Starting at the first entry below, repeat all the data word for word and drop the pictures.

Excerpts from a dataset:
----

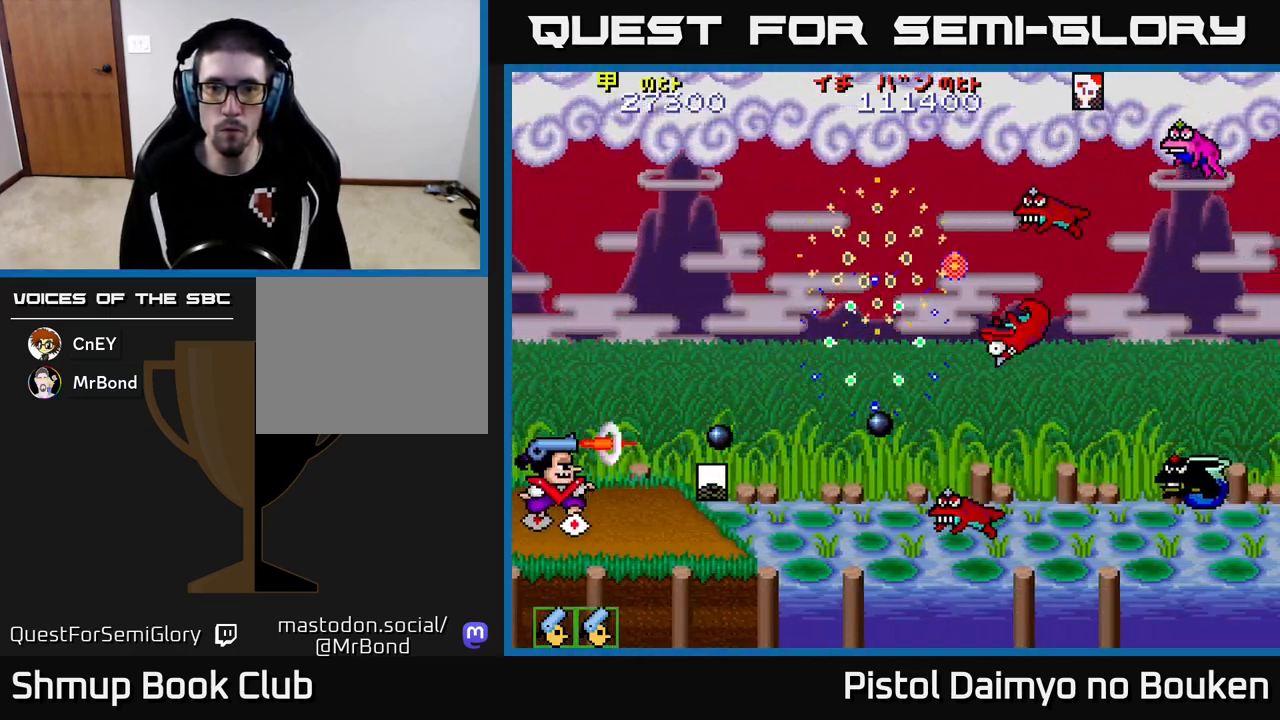
{"buttons": ["DPAD_UP"], "left_stick": "center", "events": [[67, "A", "down"], [67, "DPAD_UP", "down"], [100, "DPAD_UP", "up"], [150, "A", "up"], [233, "A", "down"], [300, "A", "up"], [350, "DPAD_UP", "down"], [400, "A", "down"], [483, "A", "up"]]}
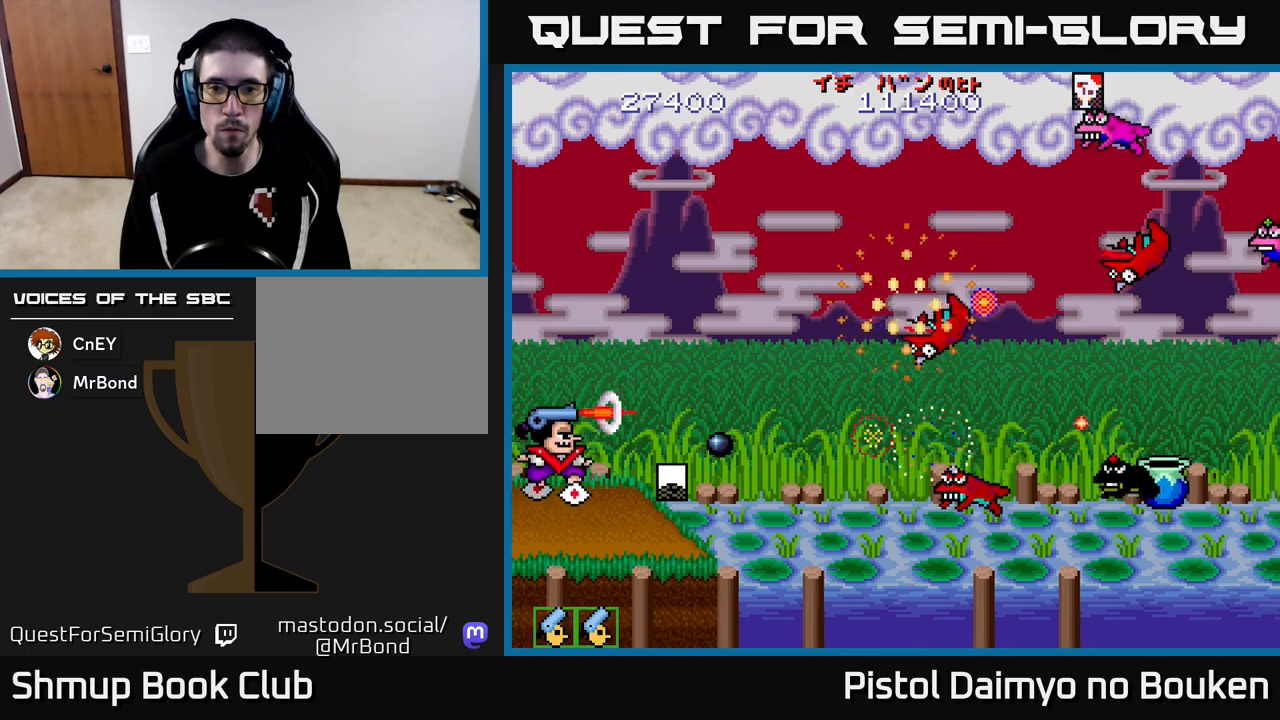
{"buttons": ["A", "DPAD_RIGHT"], "left_stick": "center", "events": [[67, "A", "down"], [167, "A", "up"], [183, "DPAD_RIGHT", "down"], [250, "A", "down"], [333, "A", "up"], [433, "A", "down"], [450, "DPAD_UP", "up"]]}
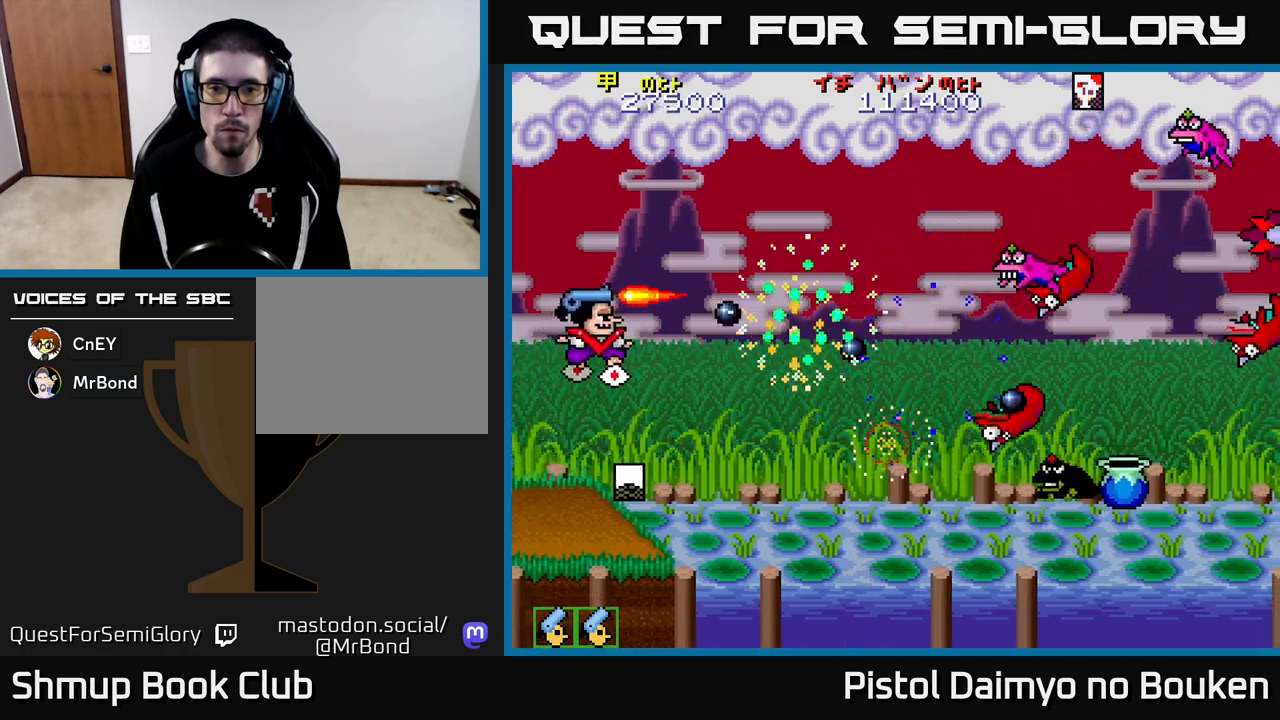
{"buttons": ["A", "DPAD_DOWN"], "left_stick": "center", "events": [[33, "A", "up"], [117, "A", "down"], [133, "DPAD_DOWN", "down"], [200, "A", "up"], [283, "A", "down"], [383, "A", "up"], [383, "DPAD_RIGHT", "up"], [450, "A", "down"]]}
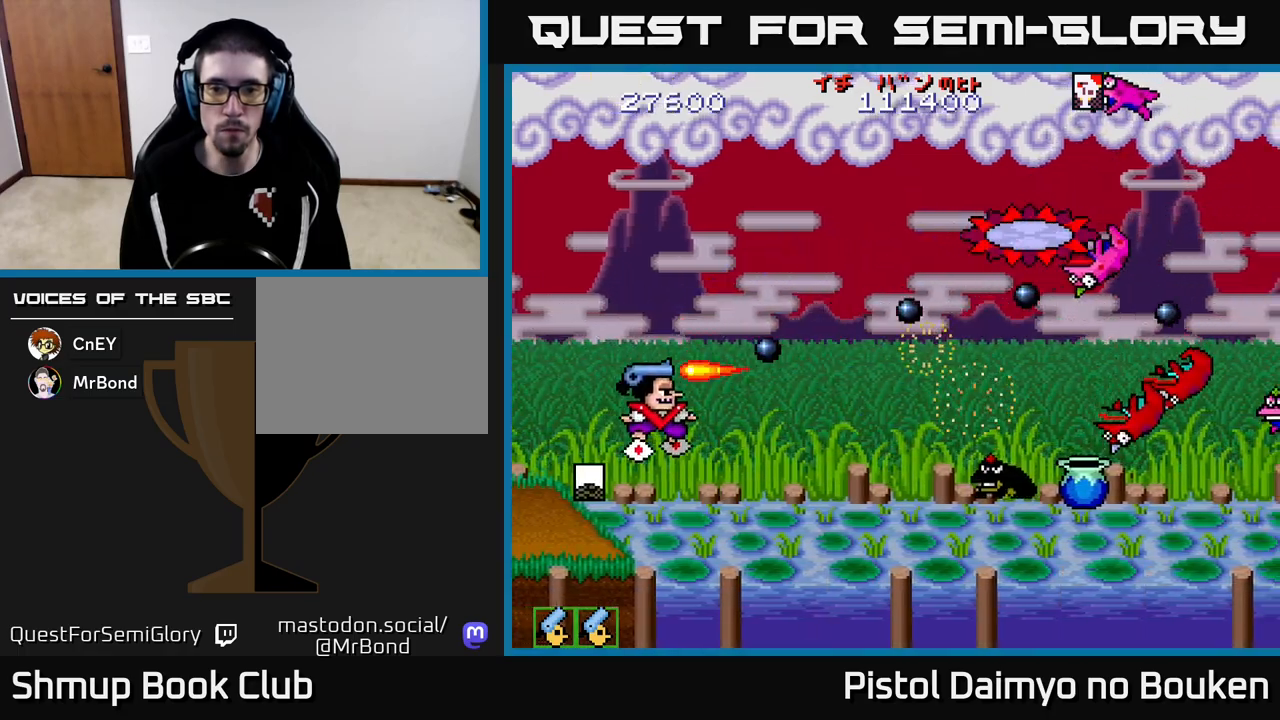
{"buttons": [], "left_stick": "center", "events": [[33, "A", "up"], [183, "A", "down"], [250, "A", "up"], [333, "DPAD_DOWN", "up"], [350, "A", "down"], [433, "A", "up"]]}
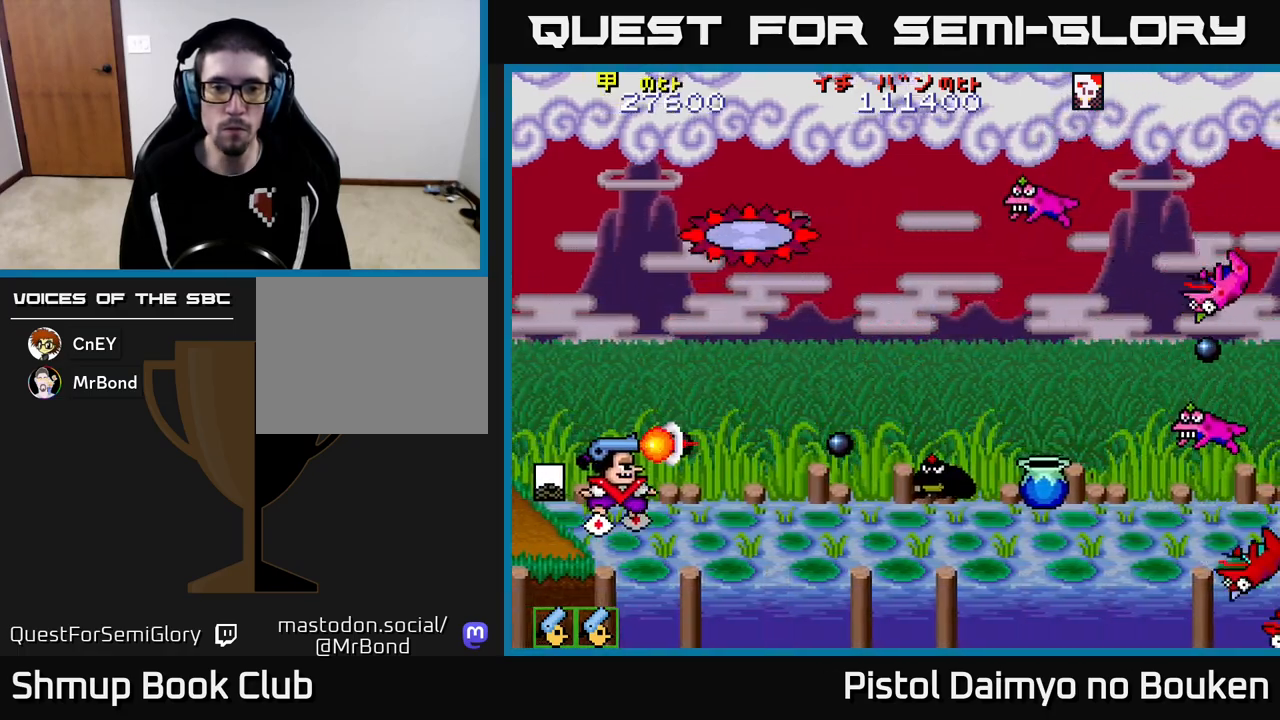
{"buttons": [], "left_stick": "center", "events": [[17, "A", "down"], [100, "A", "up"], [183, "A", "down"], [267, "A", "up"], [367, "A", "down"], [433, "A", "up"]]}
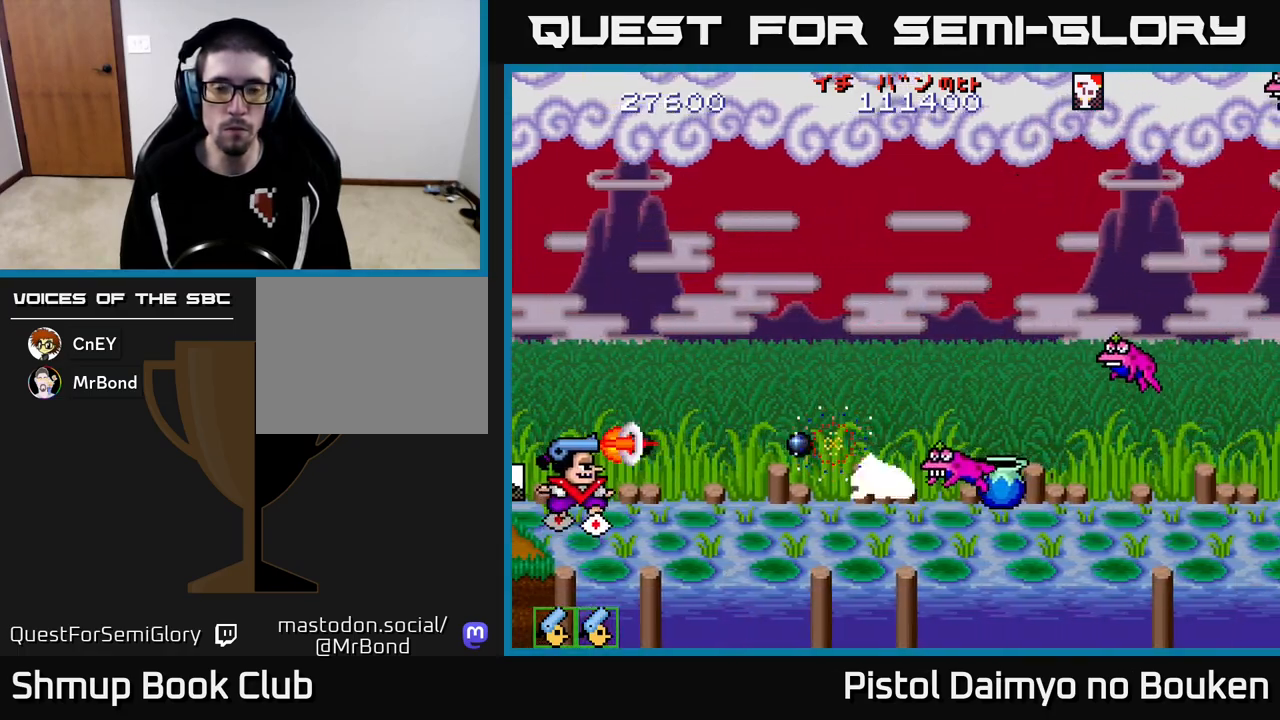
{"buttons": [], "left_stick": "center", "events": [[33, "A", "down"], [117, "A", "up"], [200, "A", "down"], [267, "A", "up"], [383, "A", "down"], [450, "A", "up"]]}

----

RESULT BELOW:
{"buttons": ["DPAD_UP"], "left_stick": "center", "events": [[67, "A", "down"], [67, "DPAD_UP", "down"], [100, "DPAD_UP", "up"], [150, "A", "up"], [233, "A", "down"], [300, "A", "up"], [350, "DPAD_UP", "down"], [400, "A", "down"], [483, "A", "up"]]}
{"buttons": ["A", "DPAD_RIGHT"], "left_stick": "center", "events": [[67, "A", "down"], [167, "A", "up"], [183, "DPAD_RIGHT", "down"], [250, "A", "down"], [333, "A", "up"], [433, "A", "down"], [450, "DPAD_UP", "up"]]}
{"buttons": ["A", "DPAD_DOWN"], "left_stick": "center", "events": [[33, "A", "up"], [117, "A", "down"], [133, "DPAD_DOWN", "down"], [200, "A", "up"], [283, "A", "down"], [383, "A", "up"], [383, "DPAD_RIGHT", "up"], [450, "A", "down"]]}
{"buttons": [], "left_stick": "center", "events": [[33, "A", "up"], [183, "A", "down"], [250, "A", "up"], [333, "DPAD_DOWN", "up"], [350, "A", "down"], [433, "A", "up"]]}
{"buttons": [], "left_stick": "center", "events": [[17, "A", "down"], [100, "A", "up"], [183, "A", "down"], [267, "A", "up"], [367, "A", "down"], [433, "A", "up"]]}
{"buttons": [], "left_stick": "center", "events": [[33, "A", "down"], [117, "A", "up"], [200, "A", "down"], [267, "A", "up"], [383, "A", "down"], [450, "A", "up"]]}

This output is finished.